Exercise brief: Starting at the line that has "order: Passeriformes" and stopping after the last line of the entries, write those lines again with "common name" replaced by "vernacular name" and nothing else altered. Leave out the pictures.

>> begin Dataset extract

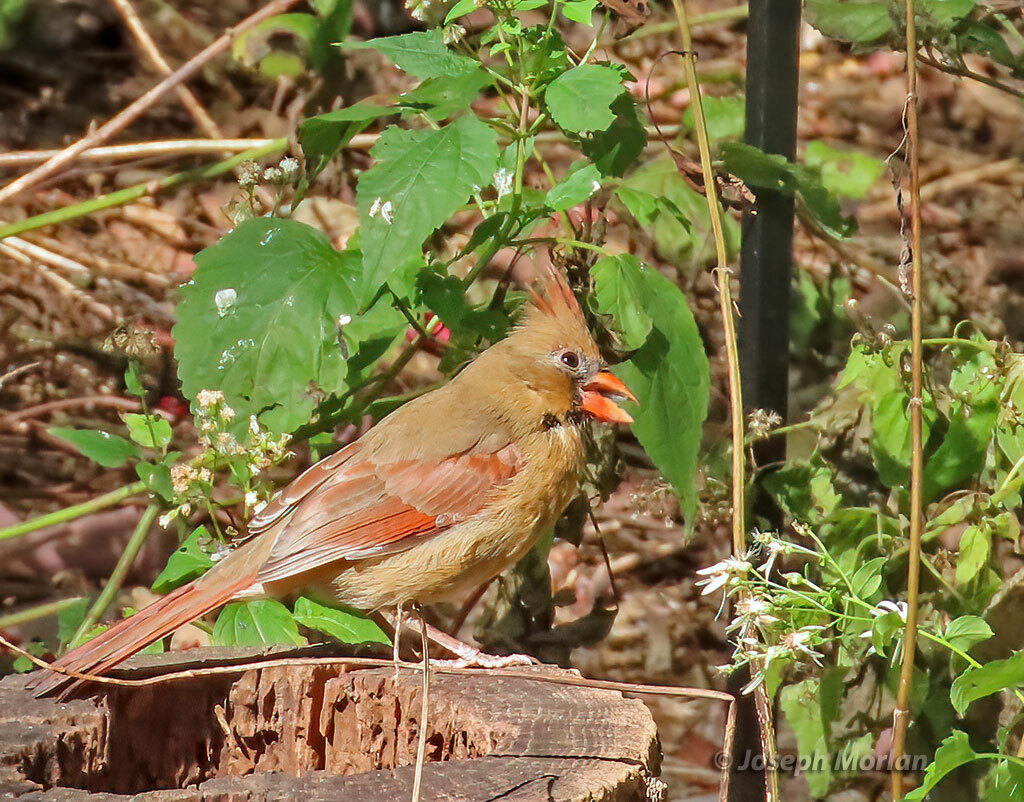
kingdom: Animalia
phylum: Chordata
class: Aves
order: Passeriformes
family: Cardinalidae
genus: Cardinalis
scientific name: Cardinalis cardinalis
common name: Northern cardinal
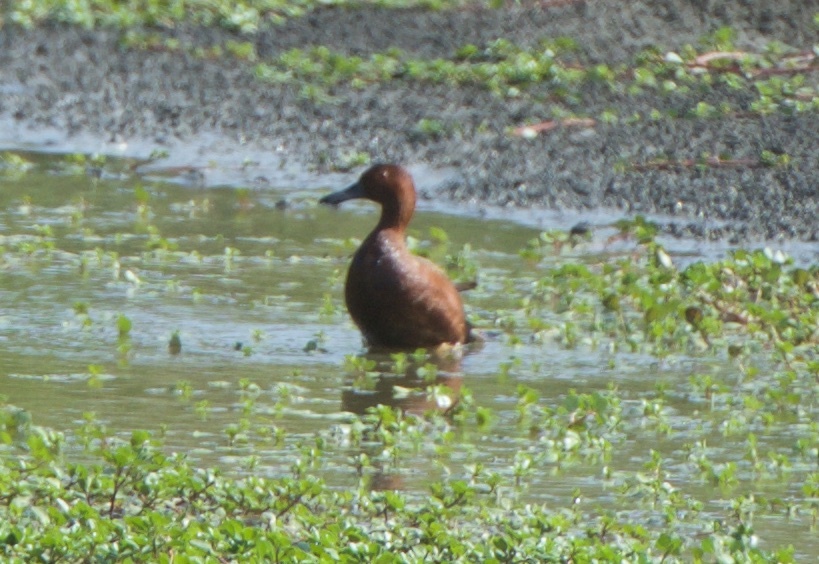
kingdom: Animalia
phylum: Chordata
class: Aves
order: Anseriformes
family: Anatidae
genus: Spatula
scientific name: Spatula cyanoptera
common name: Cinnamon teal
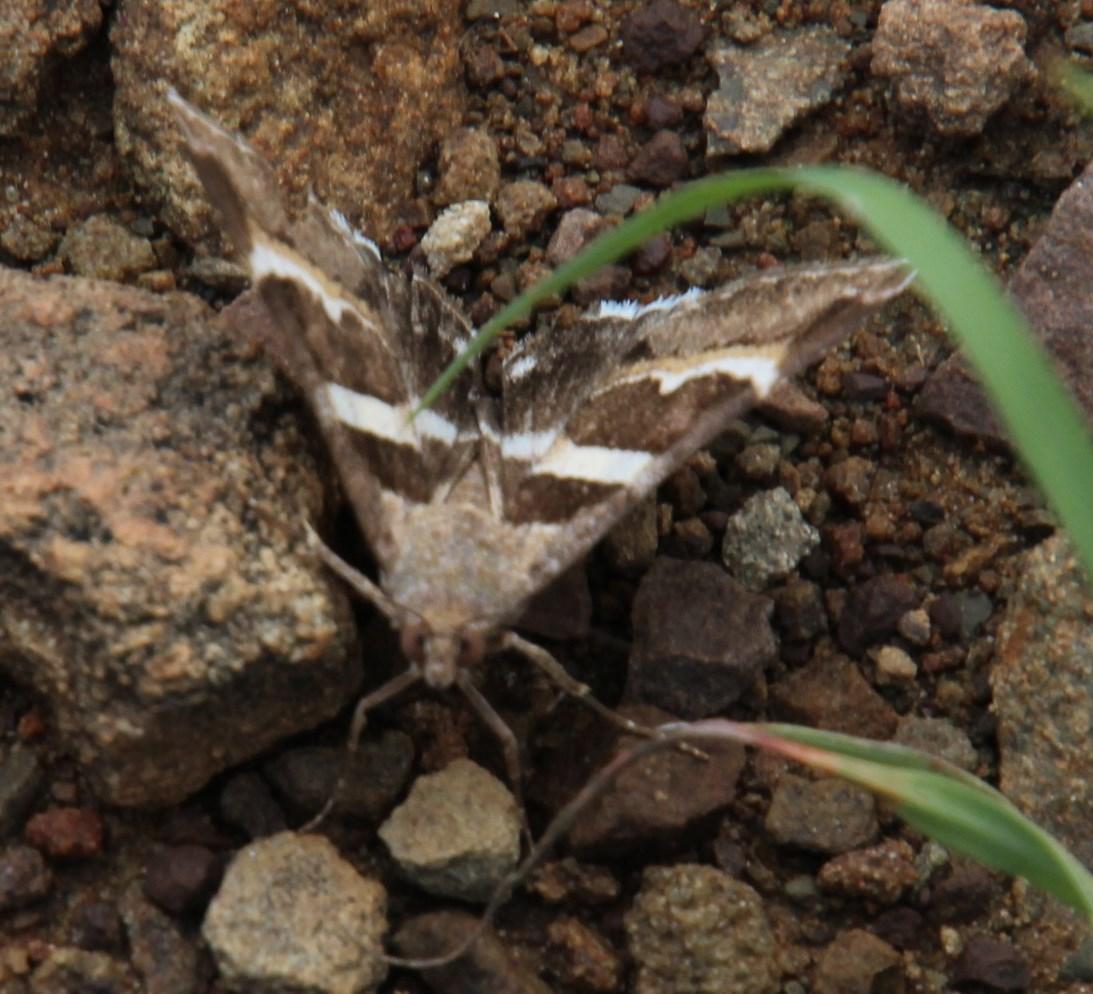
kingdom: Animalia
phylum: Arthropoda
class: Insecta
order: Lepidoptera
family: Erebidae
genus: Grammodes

>> end Dataset extract

Result below:
order: Passeriformes
family: Cardinalidae
genus: Cardinalis
scientific name: Cardinalis cardinalis
vernacular name: Northern cardinal
kingdom: Animalia
phylum: Chordata
class: Aves
order: Anseriformes
family: Anatidae
genus: Spatula
scientific name: Spatula cyanoptera
vernacular name: Cinnamon teal
kingdom: Animalia
phylum: Arthropoda
class: Insecta
order: Lepidoptera
family: Erebidae
genus: Grammodes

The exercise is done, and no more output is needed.